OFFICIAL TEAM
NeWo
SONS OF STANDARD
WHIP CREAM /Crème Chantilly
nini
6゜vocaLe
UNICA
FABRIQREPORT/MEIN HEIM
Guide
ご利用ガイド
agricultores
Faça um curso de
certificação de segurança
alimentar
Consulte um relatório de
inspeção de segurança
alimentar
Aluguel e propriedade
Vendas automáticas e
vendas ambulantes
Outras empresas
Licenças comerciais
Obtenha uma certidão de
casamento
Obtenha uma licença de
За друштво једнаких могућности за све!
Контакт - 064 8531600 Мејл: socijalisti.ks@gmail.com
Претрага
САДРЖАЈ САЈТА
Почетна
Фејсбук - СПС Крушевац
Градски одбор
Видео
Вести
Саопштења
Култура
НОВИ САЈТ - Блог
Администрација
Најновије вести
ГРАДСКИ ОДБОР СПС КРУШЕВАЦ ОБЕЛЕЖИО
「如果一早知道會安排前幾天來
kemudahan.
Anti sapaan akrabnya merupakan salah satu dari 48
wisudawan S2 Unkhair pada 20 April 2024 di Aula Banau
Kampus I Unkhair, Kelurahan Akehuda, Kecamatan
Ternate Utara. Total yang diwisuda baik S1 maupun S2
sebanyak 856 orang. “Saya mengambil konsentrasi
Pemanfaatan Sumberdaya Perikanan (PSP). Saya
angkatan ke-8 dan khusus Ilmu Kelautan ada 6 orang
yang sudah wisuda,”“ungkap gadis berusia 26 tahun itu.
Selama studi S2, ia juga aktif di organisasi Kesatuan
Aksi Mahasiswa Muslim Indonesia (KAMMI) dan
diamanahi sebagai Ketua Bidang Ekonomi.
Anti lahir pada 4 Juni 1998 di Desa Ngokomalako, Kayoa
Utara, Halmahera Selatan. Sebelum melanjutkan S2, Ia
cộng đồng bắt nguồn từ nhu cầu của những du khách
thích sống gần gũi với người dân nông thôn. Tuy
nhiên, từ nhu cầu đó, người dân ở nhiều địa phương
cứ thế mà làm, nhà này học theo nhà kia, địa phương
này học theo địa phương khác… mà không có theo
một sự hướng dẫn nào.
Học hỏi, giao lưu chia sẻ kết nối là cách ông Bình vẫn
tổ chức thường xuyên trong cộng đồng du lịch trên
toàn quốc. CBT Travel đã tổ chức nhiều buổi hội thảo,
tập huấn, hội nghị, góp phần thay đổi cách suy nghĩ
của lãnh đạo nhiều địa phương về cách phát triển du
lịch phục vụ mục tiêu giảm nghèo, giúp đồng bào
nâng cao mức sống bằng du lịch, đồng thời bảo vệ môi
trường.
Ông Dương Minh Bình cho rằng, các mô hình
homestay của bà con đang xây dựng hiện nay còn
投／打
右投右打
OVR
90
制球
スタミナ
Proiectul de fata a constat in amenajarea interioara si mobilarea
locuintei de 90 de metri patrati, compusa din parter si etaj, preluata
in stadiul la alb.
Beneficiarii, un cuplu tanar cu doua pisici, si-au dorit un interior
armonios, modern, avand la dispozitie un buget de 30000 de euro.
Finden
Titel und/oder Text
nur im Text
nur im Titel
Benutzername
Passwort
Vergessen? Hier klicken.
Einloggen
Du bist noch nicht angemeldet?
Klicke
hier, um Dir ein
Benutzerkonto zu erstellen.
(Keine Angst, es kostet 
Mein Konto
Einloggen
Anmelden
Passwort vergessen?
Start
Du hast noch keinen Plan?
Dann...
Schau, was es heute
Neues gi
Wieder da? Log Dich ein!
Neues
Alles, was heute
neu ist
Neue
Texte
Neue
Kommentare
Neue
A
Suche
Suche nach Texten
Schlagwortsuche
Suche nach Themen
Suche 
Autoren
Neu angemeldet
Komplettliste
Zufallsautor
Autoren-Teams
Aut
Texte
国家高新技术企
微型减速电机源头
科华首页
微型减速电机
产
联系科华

### Work task:
Reproduce every line of the data above verbatim, in its original order and with the same line breaks.

### Expected answer:
OFFICIAL TEAM
NeWo
SONS OF STANDARD
WHIP CREAM /Crème Chantilly
nini
6゜vocaLe
UNICA
FABRIQREPORT/MEIN HEIM
Guide
ご利用ガイド
agricultores
Faça um curso de
certificação de segurança
alimentar
Consulte um relatório de
inspeção de segurança
alimentar
Aluguel e propriedade
Vendas automáticas e
vendas ambulantes
Outras empresas
Licenças comerciais
Obtenha uma certidão de
casamento
Obtenha uma licença de
За друштво једнаких могућности за све!
Контакт - 064 8531600 Мејл: socijalisti.ks@gmail.com
Претрага
САДРЖАЈ САЈТА
Почетна
Фејсбук - СПС Крушевац
Градски одбор
Видео
Вести
Саопштења
Култура
НОВИ САЈТ - Блог
Администрација
Најновије вести
ГРАДСКИ ОДБОР СПС КРУШЕВАЦ ОБЕЛЕЖИО
「如果一早知道會安排前幾天來
kemudahan.
Anti sapaan akrabnya merupakan salah satu dari 48
wisudawan S2 Unkhair pada 20 April 2024 di Aula Banau
Kampus I Unkhair, Kelurahan Akehuda, Kecamatan
Ternate Utara. Total yang diwisuda baik S1 maupun S2
sebanyak 856 orang. “Saya mengambil konsentrasi
Pemanfaatan Sumberdaya Perikanan (PSP). Saya
angkatan ke-8 dan khusus Ilmu Kelautan ada 6 orang
yang sudah wisuda,”“ungkap gadis berusia 26 tahun itu.
Selama studi S2, ia juga aktif di organisasi Kesatuan
Aksi Mahasiswa Muslim Indonesia (KAMMI) dan
diamanahi sebagai Ketua Bidang Ekonomi.
Anti lahir pada 4 Juni 1998 di Desa Ngokomalako, Kayoa
Utara, Halmahera Selatan. Sebelum melanjutkan S2, Ia
cộng đồng bắt nguồn từ nhu cầu của những du khách
thích sống gần gũi với người dân nông thôn. Tuy
nhiên, từ nhu cầu đó, người dân ở nhiều địa phương
cứ thế mà làm, nhà này học theo nhà kia, địa phương
này học theo địa phương khác… mà không có theo
một sự hướng dẫn nào.
Học hỏi, giao lưu chia sẻ kết nối là cách ông Bình vẫn
tổ chức thường xuyên trong cộng đồng du lịch trên
toàn quốc. CBT Travel đã tổ chức nhiều buổi hội thảo,
tập huấn, hội nghị, góp phần thay đổi cách suy nghĩ
của lãnh đạo nhiều địa phương về cách phát triển du
lịch phục vụ mục tiêu giảm nghèo, giúp đồng bào
nâng cao mức sống bằng du lịch, đồng thời bảo vệ môi
trường.
Ông Dương Minh Bình cho rằng, các mô hình
homestay của bà con đang xây dựng hiện nay còn
投／打
右投右打
OVR
90
制球
スタミナ
Proiectul de fata a constat in amenajarea interioara si mobilarea
locuintei de 90 de metri patrati, compusa din parter si etaj, preluata
in stadiul la alb.
Beneficiarii, un cuplu tanar cu doua pisici, si-au dorit un interior
armonios, modern, avand la dispozitie un buget de 30000 de euro.
Finden
Titel und/oder Text
nur im Text
nur im Titel
Benutzername
Passwort
Vergessen? Hier klicken.
Einloggen
Du bist noch nicht angemeldet?
Klicke
hier, um Dir ein
Benutzerkonto zu erstellen.
(Keine Angst, es kostet 
Mein Konto
Einloggen
Anmelden
Passwort vergessen?
Start
Du hast noch keinen Plan?
Dann...
Schau, was es heute
Neues gi
Wieder da? Log Dich ein!
Neues
Alles, was heute
neu ist
Neue
Texte
Neue
Kommentare
Neue
A
Suche
Suche nach Texten
Schlagwortsuche
Suche nach Themen
Suche 
Autoren
Neu angemeldet
Komplettliste
Zufallsautor
Autoren-Teams
Aut
Texte
国家高新技术企
微型减速电机源头
科华首页
微型减速电机
产
联系科华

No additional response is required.